At the beginning every observation constitutes a singleton cluster. At each of the $N-1$, we **merge the two least dissimilar clusters**, producing one less cluster at the upper level. Three common dissimilarity measures $d(G,H)$ between two groups $G$ and $H$ are:

#### Single linkage (nearest neighbor)

Takes the least dissimilar pair distance as the intergroup dissimilarity: 

$$d_{SL}(G,H) = \min_{i\in G,\; i' \in H} d_{ii'}$$

This dissimilarity tends to produce clusters with very large diameter $D_G = \max_{i\in G,\; i'\in G}d_{ii'}$, facing the risk of violating the *compactness* property of having observations in a clusters that are all relatively similar to observations in the same cluster.

#### Complete linkage (furthest neighbor)

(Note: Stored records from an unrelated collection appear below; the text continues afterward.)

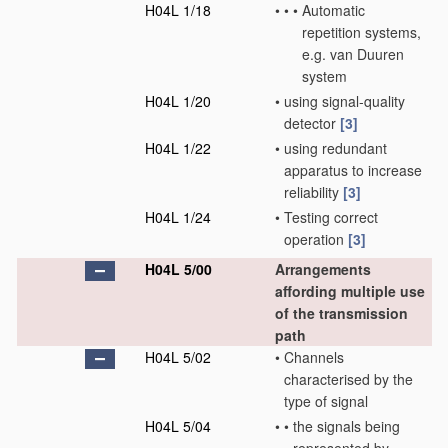
H04L 1/18
•
•
•
Automatic
repetition systems,
e.g. van Duuren
system
H04L 1/20
•
using signal-quality
detector
[3]
H04L 1/22
•
using redundant
apparatus to increase
reliability
[3]
H04L 1/24
•
Testing correct
operation
[3]
H04L 5/00
Arrangements
affording multiple use
of the transmission
path
H04L 5/02
•
Channels
characterised by the
type of signal
H04L 5/04
•
•
the signals being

Takes the most dissimilar pair distance as the intergroup dissimilarity:

$$d_{CL}(G,H) = \max_{i\in G,\; i' \in H} d_{ii'}$$

This dissimilarity tends to produce clusters with low diameter, considering two clusters close only if all of their observations are relatively similar. Consequently, it can violate the *closeness* property, by assigning observations to a cluster even if they are closer to members of other clusters.


#### Group average

Takes the average dissimilarity between the two groups $G$ and $H$, containing $N_G$ and $N_H$ observations respectively:

$$d_{GA}(G,H) = \frac{1}{N_G N_H} \sum_{i \in G} \sum_{i' \in H} d_{ii'}$$

It tends to produce relatively compact clusters that are relatively far apart.